Elian Demirović

Personal information
- Date of birth: 1 June 2000 (age 26)
- Place of birth: Šempeter pri Gorici, Slovenia
- Height: 1.84 m (6 ft 0 in)
- Position: Midfielder

Team information
- Current team: Arka Gdynia
- Number: 72

Youth career
- 0000–2012: Gorica
- 2014–2016: Bilje
- 2016–2020: Inter Milan
- 2019–2020: → Chievo (loan)

Senior career*
- Years: Team / Apps / (Gls)
- 2020–2021: Fermana / 13 / (2)
- 2022: Orijent / 8 / (0)
- 2022–2023: Primorje / 23 / (4)
- 2023–2024: Virtus Verona / 29 / (3)
- 2024–2026: Juve Stabia / 0 / (0)
- 2024–2025: → Legnago (loan) / 19 / (2)
- 2025: → Giugliano (loan) / 8 / (0)
- 2025–2026: → Primorje (loan) / 31 / (4)
- 2026–: Arka Gdynia / 0 / (0)

International career
- 2015–2016: Slovenia U16 / 3 / (0)
- 2017: Slovenia U17 / 2 / (0)
- 2018: Slovenia U18 / 1 / (0)
- 2018: Slovenia U19 / 3 / (1)

= Elian Demirović =

Slovenian footballer

Elian Demirović (born 1 June 2000) is a Slovenian professional footballer who plays as a midfielder for I liga club Arka Gdynia.

==Career==
Demirović started his career with Inter Milan, one of Italy's most successful clubs.

In 2019, he was sent on loan to Italian Serie A side Chievo.

In 2020, Demirović signed with Fermana in the Italian third division.

On 19 August 2023, Demirović signed a one-year contract with Serie C club Virtus Verona, with an option to extend.

On 13 July 2024, he joined Juve Stabia.
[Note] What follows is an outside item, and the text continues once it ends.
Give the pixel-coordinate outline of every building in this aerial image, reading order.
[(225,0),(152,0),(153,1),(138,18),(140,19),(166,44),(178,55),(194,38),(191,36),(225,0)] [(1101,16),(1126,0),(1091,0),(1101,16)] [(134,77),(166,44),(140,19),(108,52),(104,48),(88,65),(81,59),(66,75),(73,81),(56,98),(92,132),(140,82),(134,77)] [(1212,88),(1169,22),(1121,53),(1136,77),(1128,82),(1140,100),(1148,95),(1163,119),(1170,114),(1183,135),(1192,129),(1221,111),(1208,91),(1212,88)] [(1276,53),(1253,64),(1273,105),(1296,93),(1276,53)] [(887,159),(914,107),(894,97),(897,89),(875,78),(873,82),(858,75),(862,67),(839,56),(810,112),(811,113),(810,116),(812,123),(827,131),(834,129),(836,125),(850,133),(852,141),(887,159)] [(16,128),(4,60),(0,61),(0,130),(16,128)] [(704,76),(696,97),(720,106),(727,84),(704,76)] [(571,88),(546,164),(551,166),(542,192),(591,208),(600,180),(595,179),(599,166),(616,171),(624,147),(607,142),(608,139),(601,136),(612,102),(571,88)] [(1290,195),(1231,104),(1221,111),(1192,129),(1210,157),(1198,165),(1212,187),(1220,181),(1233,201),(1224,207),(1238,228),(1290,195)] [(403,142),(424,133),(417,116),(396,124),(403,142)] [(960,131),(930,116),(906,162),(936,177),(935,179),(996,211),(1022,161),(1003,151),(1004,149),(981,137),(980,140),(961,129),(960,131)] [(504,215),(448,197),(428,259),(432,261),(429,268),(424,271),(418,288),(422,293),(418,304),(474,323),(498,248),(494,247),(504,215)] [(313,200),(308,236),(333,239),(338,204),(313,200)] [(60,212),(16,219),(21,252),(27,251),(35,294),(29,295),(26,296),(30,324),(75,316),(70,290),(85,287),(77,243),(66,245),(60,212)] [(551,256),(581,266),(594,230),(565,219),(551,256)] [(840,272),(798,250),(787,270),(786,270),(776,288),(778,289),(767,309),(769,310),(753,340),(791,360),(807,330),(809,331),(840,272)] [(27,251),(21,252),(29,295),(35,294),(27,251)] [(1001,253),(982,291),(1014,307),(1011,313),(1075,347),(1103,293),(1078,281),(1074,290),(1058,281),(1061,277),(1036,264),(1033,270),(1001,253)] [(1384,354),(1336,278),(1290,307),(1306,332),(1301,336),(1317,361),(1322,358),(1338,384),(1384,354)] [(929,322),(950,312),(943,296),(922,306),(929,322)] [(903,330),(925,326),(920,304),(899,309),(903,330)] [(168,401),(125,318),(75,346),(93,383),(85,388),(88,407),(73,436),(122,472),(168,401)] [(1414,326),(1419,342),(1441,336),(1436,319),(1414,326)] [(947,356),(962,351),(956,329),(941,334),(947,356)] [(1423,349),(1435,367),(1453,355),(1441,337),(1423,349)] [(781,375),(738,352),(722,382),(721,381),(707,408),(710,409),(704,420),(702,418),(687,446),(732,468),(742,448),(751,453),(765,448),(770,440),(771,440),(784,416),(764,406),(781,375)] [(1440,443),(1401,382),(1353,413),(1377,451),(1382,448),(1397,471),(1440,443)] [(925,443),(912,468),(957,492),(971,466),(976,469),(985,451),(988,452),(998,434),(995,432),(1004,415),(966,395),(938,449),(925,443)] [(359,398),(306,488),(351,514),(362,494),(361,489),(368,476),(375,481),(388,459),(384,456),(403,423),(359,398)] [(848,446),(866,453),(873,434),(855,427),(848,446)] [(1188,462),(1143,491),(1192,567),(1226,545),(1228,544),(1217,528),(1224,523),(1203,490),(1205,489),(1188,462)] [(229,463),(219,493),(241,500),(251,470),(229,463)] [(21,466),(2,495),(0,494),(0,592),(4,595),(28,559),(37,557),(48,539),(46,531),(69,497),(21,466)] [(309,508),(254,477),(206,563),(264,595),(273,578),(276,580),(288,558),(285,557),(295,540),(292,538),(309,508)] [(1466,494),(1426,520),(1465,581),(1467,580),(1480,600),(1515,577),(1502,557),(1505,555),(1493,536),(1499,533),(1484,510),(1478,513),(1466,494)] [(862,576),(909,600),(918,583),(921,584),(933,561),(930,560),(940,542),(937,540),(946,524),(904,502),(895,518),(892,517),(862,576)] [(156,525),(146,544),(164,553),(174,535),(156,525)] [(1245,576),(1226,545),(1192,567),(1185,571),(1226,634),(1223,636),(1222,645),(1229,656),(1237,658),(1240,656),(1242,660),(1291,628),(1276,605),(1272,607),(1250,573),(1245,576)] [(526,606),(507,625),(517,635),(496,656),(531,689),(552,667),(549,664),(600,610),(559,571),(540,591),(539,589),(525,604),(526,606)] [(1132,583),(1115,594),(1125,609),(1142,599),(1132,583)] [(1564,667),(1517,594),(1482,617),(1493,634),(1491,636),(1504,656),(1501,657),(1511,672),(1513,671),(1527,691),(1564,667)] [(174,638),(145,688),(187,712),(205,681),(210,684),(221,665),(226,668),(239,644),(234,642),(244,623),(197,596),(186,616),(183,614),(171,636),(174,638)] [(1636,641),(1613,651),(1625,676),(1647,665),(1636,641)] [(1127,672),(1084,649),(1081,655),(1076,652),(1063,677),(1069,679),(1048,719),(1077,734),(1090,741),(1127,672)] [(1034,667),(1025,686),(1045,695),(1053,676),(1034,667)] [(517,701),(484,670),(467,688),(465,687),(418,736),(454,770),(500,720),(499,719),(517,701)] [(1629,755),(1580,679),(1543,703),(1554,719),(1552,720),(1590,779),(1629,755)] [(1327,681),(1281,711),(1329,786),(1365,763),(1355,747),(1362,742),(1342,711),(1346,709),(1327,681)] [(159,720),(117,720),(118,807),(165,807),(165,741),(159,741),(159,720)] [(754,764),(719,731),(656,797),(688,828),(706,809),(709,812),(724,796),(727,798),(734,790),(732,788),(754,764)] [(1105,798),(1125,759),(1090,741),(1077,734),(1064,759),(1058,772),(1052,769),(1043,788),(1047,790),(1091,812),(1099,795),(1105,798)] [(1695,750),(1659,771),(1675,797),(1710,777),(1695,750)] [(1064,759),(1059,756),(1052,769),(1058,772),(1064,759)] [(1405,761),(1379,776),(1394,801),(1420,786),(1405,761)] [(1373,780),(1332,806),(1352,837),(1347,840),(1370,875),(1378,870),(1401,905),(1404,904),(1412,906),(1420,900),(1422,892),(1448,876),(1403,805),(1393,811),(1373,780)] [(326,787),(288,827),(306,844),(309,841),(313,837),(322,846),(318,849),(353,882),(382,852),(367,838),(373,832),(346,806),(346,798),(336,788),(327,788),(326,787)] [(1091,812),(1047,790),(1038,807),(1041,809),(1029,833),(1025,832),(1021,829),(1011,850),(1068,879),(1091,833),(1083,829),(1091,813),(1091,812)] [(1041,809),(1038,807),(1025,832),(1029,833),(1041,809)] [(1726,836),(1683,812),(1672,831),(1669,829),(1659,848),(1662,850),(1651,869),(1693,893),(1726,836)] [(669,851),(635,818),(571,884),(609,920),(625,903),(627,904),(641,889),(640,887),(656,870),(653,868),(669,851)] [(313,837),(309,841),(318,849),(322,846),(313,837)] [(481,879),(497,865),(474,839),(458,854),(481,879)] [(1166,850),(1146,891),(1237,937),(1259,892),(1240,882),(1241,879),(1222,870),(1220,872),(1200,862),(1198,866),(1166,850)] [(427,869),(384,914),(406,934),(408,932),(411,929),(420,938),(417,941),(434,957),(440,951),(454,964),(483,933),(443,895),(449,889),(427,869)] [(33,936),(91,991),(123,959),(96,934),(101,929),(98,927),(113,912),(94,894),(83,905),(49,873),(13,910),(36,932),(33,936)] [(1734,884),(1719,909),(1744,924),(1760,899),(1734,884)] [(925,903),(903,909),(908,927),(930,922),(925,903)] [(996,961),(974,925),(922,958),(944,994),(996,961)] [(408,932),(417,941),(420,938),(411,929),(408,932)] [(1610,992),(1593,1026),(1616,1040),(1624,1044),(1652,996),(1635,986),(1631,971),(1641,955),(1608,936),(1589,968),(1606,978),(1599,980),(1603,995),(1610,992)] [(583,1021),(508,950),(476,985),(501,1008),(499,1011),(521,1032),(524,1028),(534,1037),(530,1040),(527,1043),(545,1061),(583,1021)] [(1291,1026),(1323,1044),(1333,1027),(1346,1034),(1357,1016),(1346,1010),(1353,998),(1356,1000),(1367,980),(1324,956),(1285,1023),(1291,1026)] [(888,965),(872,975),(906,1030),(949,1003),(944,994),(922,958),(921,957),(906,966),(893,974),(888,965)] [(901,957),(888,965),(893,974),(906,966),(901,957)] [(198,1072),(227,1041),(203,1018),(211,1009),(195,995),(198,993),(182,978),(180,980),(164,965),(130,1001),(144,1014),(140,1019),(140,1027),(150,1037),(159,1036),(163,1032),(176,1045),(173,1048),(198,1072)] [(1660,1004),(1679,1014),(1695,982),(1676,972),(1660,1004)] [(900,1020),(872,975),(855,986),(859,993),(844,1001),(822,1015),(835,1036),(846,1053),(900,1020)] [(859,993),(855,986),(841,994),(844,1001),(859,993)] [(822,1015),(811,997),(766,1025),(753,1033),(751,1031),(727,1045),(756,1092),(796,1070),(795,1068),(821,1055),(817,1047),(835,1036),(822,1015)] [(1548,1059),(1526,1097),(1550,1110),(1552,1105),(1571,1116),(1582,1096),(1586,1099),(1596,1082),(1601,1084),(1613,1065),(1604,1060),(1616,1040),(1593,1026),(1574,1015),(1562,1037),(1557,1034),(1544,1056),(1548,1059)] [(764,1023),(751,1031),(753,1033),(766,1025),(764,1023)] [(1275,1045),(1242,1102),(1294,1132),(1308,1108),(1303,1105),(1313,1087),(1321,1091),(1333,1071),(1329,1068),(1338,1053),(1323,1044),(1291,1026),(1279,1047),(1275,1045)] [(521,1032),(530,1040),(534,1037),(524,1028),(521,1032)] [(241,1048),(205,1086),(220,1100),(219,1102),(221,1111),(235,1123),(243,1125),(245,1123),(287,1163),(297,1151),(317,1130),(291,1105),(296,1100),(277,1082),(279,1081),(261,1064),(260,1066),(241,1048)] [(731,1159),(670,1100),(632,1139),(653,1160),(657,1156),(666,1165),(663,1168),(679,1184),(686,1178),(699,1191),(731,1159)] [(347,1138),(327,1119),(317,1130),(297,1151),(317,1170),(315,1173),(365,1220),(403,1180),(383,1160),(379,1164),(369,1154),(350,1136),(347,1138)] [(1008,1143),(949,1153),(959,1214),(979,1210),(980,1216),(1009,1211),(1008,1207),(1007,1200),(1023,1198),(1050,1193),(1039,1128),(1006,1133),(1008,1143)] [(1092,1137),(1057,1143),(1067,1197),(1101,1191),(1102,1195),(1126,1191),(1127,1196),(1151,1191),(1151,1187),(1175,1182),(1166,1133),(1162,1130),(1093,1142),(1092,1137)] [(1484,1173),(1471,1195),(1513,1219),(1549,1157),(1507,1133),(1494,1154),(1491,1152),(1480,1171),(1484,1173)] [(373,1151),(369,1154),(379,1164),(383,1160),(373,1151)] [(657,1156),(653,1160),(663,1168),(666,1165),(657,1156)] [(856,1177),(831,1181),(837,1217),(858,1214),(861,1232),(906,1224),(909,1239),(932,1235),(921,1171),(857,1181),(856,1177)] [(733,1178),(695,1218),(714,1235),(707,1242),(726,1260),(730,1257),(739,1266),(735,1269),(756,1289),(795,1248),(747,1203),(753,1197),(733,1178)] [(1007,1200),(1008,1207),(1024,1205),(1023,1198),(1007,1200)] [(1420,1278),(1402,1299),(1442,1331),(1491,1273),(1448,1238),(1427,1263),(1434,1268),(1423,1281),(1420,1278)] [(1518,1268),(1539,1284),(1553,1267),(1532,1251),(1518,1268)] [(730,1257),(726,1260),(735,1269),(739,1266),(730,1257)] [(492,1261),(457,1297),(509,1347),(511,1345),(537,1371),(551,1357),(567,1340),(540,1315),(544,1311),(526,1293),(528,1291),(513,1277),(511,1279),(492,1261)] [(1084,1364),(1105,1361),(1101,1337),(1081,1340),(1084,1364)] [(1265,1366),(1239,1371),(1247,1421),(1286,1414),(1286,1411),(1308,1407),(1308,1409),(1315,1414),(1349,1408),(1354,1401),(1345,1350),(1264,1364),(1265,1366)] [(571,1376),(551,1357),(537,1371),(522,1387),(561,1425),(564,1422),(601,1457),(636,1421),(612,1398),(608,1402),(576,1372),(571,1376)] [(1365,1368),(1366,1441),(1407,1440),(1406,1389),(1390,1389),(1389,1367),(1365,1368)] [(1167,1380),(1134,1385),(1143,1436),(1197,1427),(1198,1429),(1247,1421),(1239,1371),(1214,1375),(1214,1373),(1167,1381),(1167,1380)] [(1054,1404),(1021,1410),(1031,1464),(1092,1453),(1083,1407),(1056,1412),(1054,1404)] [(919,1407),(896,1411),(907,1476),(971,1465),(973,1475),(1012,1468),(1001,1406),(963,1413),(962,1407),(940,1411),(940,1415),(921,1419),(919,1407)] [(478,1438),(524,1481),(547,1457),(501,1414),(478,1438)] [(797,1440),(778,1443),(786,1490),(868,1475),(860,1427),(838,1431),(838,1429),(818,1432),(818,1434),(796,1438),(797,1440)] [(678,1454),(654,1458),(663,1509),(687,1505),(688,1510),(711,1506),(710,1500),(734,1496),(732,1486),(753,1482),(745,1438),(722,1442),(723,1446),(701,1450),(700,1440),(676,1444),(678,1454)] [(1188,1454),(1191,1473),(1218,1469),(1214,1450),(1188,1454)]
On 2 August 2024, Demirović was loaned to Legnago.

On 20 January 2025, he went to Giugliano on loan. On 16 July 2025, Demirović returned to Primorje on loan with an option to buy.

On 21 July 2026, Demirović signed a two-year deal with Polish second-tier club Arka Gdynia.